---------- Input material

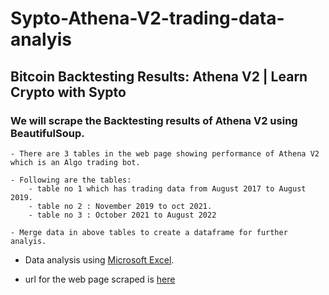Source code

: # Sypto-Athena-V2-trading-data-analyis


## Bitcoin Backtesting Results: Athena V2 | Learn Crypto with Sypto

   ### We will scrape the Backtesting results of Athena V2 using BeautifulSoup.

    - There are 3 tables in the web page showing performance of Athena V2 which is an Algo trading bot.

    - Following are the tables:
        - table no 1 which has trading data from August 2017 to August 2019.
        - table no 2 : November 2019 to oct 2021.
        - table no 3 : October 2021 to August 2022

    - Merge data in above tables to create a dataframe for further analyis.

   - Data analysis using [Microsoft Excel](https://github.com/android16-rj/Sypto-Athena-V2-trading-data-analyis/blob/main/Sypto_athena_V2_trading_data.xlsx).

   - url for the web page scraped is [here](https://learn.sypto.xyz/invest-in-bitcoin-athena-v2/)

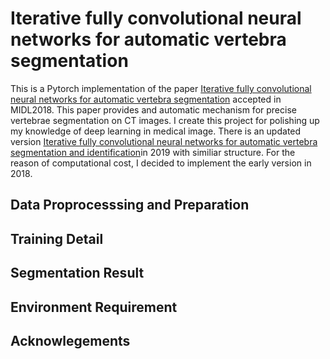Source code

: # Iterative fully convolutional neural networks for automatic vertebra segmentation
This is a Pytorch implementation of the paper [Iterative fully convolutional neural networks for automatic vertebra segmentation](https://openreview.net/forum?id=S1NnlZnjG) accepted in MIDL2018. This paper provides and automatic mechanism for precise vertebrae segmentation on CT images. I create this project for polishing up my knowledge of deep learning in medical image. There is an updated version [Iterative fully convolutional neural networks for automatic vertebra segmentation and identification](https://arxiv.org/abs/1804.04383)in 2019 with similiar structure. For the reason of computational cost, I decided to implement the early version in 2018.

## 

## Data Proprocesssing and Preparation

## Training Detail

## Segmentation Result

## Environment Requirement

## Acknowlegements
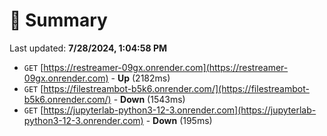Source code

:# 📖 Summary
Last updated: **7/28/2024, 1:04:58 PM**

- `GET` [https://restreamer-09gx.onrender.com](https://restreamer-09gx.onrender.com) - **Up** (2182ms)
- `GET` [https://filestreambot-b5k6.onrender.com/](https://filestreambot-b5k6.onrender.com/) - **Down** (1543ms)
- `GET` [https://jupyterlab-python3-12-3.onrender.com](https://jupyterlab-python3-12-3.onrender.com) - **Down** (195ms)
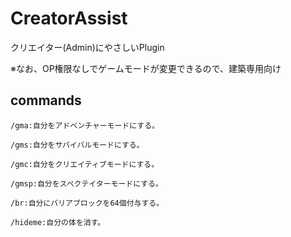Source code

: # CreatorAssist
クリエイター(Admin)にやさしいPlugin

※なお、OP権限なしでゲームモードが変更できるので、建築専用向け

## commands
`/gma:自分をアドベンチャーモードにする。`

`/gms:自分をサバイバルモードにする。`

`/gmc:自分をクリエイティブモードにする。`

`/gmsp:自分をスペクテイターモードにする。`

`/br:自分にバリアブロックを64個付与する。`

`/hideme:自分の体を消す。`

--------------------

**What this task involves**
Repeat the whole listing above word for word. Leave out the pictures.

**Response to the exercise**
Source code

: # Sypto-Athena-V2-trading-data-analyis


## Bitcoin Backtesting Results: Athena V2 | Learn Crypto with Sypto

   ### We will scrape the Backtesting results of Athena V2 using BeautifulSoup.

    - There are 3 tables in the web page showing performance of Athena V2 which is an Algo trading bot.

    - Following are the tables:
        - table no 1 which has trading data from August 2017 to August 2019.
        - table no 2 : November 2019 to oct 2021.
        - table no 3 : October 2021 to August 2022

    - Merge data in above tables to create a dataframe for further analyis.

   - Data analysis using [Microsoft Excel](https://github.com/android16-rj/Sypto-Athena-V2-trading-data-analyis/blob/main/Sypto_athena_V2_trading_data.xlsx).

   - url for the web page scraped is [here](https://learn.sypto.xyz/invest-in-bitcoin-athena-v2/)

Source code

: # Iterative fully convolutional neural networks for automatic vertebra segmentation
This is a Pytorch implementation of the paper [Iterative fully convolutional neural networks for automatic vertebra segmentation](https://openreview.net/forum?id=S1NnlZnjG) accepted in MIDL2018. This paper provides and automatic mechanism for precise vertebrae segmentation on CT images. I create this project for polishing up my knowledge of deep learning in medical image. There is an updated version [Iterative fully convolutional neural networks for automatic vertebra segmentation and identification](https://arxiv.org/abs/1804.04383)in 2019 with similiar structure. For the reason of computational cost, I decided to implement the early version in 2018.

## 

## Data Proprocesssing and Preparation

## Training Detail

## Segmentation Result

## Environment Requirement

## Acknowlegements
Source code

:# 📖 Summary
Last updated: **7/28/2024, 1:04:58 PM**

- `GET` [https://restreamer-09gx.onrender.com](https://restreamer-09gx.onrender.com) - **Up** (2182ms)
- `GET` [https://filestreambot-b5k6.onrender.com/](https://filestreambot-b5k6.onrender.com/) - **Down** (1543ms)
- `GET` [https://jupyterlab-python3-12-3.onrender.com](https://jupyterlab-python3-12-3.onrender.com) - **Down** (195ms)
Source code

: # CreatorAssist
クリエイター(Admin)にやさしいPlugin

※なお、OP権限なしでゲームモードが変更できるので、建築専用向け

## commands
`/gma:自分をアドベンチャーモードにする。`

`/gms:自分をサバイバルモードにする。`

`/gmc:自分をクリエイティブモードにする。`

`/gmsp:自分をスペクテイターモードにする。`

`/br:自分にバリアブロックを64個付与する。`

`/hideme:自分の体を消す。`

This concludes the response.